Хлеборез | страница 8



- А что я должен делать? Жаловаться каждый день на трудности? Так кто любит эти жалобы? Пришлют другого, который будет молчать и тащить все на своей спине. А раззявит рот, то пришлют третьего, четвертого... А тот третий-четвертый замучит всех бойцов, чтоб только самого не отправили в маршевую роту. Тут десятижильиым надо быть или даже сам не знаю каким. Никакого транспорта в роте нет, ни коняги, ни колеса! Была одна кляча, так и ту старшина запарил, загонял.

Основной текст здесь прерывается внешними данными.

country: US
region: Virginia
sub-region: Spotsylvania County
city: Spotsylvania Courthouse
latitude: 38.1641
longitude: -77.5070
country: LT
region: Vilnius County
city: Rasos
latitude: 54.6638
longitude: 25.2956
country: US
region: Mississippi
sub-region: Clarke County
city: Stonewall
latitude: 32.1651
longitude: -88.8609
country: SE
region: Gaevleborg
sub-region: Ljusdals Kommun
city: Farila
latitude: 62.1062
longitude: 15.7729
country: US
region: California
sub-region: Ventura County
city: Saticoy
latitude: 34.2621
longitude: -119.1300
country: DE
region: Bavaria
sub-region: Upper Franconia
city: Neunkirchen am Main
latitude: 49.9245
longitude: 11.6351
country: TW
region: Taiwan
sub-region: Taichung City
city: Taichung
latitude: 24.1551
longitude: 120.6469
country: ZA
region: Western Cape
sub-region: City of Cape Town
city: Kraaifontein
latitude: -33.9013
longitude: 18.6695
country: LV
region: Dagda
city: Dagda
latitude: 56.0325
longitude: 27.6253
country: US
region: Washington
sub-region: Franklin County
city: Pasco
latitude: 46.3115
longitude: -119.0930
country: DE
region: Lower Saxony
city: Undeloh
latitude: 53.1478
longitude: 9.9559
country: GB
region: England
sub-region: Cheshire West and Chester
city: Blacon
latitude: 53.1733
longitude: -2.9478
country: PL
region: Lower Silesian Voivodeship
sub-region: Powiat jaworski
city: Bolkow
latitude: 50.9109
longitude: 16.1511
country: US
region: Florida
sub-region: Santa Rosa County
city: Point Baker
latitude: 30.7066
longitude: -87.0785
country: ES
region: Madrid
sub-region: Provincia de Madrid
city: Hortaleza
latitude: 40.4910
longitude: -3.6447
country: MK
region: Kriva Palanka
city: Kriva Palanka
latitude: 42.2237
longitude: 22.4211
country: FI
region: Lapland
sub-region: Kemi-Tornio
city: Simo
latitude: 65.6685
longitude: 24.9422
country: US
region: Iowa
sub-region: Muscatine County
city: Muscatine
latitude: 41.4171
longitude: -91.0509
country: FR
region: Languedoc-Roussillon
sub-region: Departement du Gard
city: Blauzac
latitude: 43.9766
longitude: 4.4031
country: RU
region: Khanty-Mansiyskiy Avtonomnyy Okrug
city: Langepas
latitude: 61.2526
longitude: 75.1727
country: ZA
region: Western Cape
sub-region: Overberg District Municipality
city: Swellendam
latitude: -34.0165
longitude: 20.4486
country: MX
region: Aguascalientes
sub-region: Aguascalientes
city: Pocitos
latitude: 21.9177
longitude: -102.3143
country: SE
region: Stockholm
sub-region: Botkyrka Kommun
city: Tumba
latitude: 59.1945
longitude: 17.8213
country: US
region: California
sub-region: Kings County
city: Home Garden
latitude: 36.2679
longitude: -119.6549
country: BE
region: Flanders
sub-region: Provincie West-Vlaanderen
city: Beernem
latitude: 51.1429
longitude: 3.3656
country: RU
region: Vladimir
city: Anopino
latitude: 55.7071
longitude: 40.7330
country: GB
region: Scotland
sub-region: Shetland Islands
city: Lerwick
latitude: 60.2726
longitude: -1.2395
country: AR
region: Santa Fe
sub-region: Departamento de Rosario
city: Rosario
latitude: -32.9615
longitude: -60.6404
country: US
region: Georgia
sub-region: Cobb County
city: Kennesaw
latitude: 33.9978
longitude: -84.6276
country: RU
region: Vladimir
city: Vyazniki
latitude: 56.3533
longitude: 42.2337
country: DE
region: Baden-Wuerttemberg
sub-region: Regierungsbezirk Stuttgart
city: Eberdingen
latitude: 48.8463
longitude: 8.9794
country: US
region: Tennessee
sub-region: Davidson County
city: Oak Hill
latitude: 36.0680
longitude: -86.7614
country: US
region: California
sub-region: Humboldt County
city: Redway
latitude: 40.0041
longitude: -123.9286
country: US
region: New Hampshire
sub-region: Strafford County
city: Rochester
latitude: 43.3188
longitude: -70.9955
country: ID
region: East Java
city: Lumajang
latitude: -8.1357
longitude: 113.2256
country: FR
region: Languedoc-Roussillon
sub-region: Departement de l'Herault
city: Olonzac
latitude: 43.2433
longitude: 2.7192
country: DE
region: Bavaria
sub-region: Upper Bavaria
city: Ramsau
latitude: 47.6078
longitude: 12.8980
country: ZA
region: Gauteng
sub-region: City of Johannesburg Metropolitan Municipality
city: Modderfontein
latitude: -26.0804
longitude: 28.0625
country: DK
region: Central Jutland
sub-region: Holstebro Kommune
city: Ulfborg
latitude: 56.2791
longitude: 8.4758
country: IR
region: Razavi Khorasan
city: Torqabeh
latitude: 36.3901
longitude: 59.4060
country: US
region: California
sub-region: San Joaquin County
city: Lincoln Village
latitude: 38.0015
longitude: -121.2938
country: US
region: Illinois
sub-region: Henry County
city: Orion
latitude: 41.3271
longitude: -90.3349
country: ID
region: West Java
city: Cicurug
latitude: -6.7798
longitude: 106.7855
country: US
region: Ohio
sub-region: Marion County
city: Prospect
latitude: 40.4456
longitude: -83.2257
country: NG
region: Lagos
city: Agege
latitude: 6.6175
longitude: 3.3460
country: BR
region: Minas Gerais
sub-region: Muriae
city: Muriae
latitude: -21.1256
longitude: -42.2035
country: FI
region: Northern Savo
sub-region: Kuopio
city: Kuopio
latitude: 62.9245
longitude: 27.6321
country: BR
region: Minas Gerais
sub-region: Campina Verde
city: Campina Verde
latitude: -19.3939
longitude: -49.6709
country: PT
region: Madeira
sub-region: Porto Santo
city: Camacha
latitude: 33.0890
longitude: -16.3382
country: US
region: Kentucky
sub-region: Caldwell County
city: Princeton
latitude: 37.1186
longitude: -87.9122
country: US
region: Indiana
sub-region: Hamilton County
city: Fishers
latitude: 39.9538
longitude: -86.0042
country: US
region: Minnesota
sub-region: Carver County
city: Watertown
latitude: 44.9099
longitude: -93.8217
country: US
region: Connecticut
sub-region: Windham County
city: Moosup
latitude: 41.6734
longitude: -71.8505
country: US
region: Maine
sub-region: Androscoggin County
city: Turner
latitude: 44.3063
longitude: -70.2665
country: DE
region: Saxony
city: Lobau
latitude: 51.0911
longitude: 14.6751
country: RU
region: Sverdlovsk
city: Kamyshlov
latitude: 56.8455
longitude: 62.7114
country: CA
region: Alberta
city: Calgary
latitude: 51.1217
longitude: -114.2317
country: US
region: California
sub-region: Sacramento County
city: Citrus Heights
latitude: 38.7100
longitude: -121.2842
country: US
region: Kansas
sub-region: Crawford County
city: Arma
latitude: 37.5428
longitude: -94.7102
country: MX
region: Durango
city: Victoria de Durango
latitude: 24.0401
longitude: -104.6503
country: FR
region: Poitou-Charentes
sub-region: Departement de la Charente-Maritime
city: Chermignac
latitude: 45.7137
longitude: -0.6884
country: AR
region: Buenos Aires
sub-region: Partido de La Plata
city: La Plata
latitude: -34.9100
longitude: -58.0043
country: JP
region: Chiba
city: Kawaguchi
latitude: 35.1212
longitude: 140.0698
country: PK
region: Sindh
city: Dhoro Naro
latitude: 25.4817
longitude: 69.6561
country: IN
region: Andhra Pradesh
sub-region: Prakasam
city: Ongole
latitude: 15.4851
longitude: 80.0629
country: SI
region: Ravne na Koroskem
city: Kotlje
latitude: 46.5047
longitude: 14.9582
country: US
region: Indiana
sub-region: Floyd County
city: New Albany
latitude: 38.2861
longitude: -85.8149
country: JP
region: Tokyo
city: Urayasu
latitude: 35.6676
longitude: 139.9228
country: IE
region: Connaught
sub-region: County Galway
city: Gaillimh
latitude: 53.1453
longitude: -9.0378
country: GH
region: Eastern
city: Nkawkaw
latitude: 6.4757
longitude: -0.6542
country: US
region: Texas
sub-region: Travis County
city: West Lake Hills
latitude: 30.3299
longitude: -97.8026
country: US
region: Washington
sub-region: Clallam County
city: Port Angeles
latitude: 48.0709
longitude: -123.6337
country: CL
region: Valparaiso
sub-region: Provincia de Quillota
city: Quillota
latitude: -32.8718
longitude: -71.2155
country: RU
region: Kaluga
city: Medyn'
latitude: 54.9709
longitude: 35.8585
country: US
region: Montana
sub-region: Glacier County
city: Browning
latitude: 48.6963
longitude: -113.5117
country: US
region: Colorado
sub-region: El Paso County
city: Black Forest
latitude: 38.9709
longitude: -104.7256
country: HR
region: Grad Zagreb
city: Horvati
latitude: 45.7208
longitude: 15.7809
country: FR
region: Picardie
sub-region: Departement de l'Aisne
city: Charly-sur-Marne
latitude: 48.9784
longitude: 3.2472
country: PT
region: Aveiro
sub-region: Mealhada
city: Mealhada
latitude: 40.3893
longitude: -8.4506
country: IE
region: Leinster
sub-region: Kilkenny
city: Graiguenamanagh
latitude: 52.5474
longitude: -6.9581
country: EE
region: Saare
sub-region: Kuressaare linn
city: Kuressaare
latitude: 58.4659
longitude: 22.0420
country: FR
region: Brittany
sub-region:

- Вон же всю улицу запылила кавалькада!.. - заметил я, вспомнив клубы густой пыли, поднятой экскортом майора. - Шестерка жеребцов для одного!

- А попробуй заикнись! - подхватил командир роты. - Попробуй попроси!..

"А ты пробовал?" - хотелось мне спросить, но взяло верх убеждение, что, конечно же, не пробовал, вряд ли и думал об этом. Легче выстроить бойцов и приказать - одному взводу сюда, второму - туда!

- Так что ты еще сходи сегодня... - закруглил наш разговор Сухомятка. Сам понимаешь... Дрова нам нужны. Потом придумаем что-нибудь полегче для тебя.

* * *

Через некоторое время командир роты действительно придумал: назначил меня помощником старшины роты.

- Ты где ночуешь? - спросил, когда я по его вызову явился в штабную хату. И сам же ответил: - В казарме? - Очевидно, видел меня там.

Что это за казарма? Стоял на колхозном дворе пустой амбар, с широкими двойными дверями, с дощатым плотным полом - когда-то туда ссыпали посевной фонд. Мы прорезали там два окна, позатыкали дырки под стрехой и сделали двухъярусные нары. Спали там впритык, в тесноте - не в обиде. Умещались в амбаре два взвода. Остальные бойцы и командиры разместились по хатам и тоже в большинстве случаев спали где попало: на лавках, на сундуках, а то и прямо на полу, на разостланной соломе. Занимались под жилье также гумна и овины, где было сено или солома.

- Значит, в казарме? - переспросил командир роты. - Понятно. Ну, это далековато да и неудобно. Надо, чтоб ты всегда был под рукой. - Он строго глянул на старшину роты, который сидел на лавке возле стола и с кривой, недоброй усмешкой поглядывал на меня. Не дождавшись от него никакого ответа, добавил: - Теперь тут будешь ночевать! Понятно? - И показал пальцем на длинную лавку, стоявшую напротив той, на которой сидел старшина. Немного дальше, на лавке за столом, ютился писарь. Сбоку от этого писаря, в красном углу, тоже на лавке, но стоящей поперек, занял себе место еще один писарь, уже довольно пожилой человек в очках. Я понял, что они и спали на этих лавках, может, немного отставляя на ночь свой рабочий, он же и общий обеденный стол. Оба писаря оторвались от своих бумаг и тоже уставились на меня. В их глазах я невольно заметил не только любопытство, но и тревогу. И причина их тревоги была мне понятна.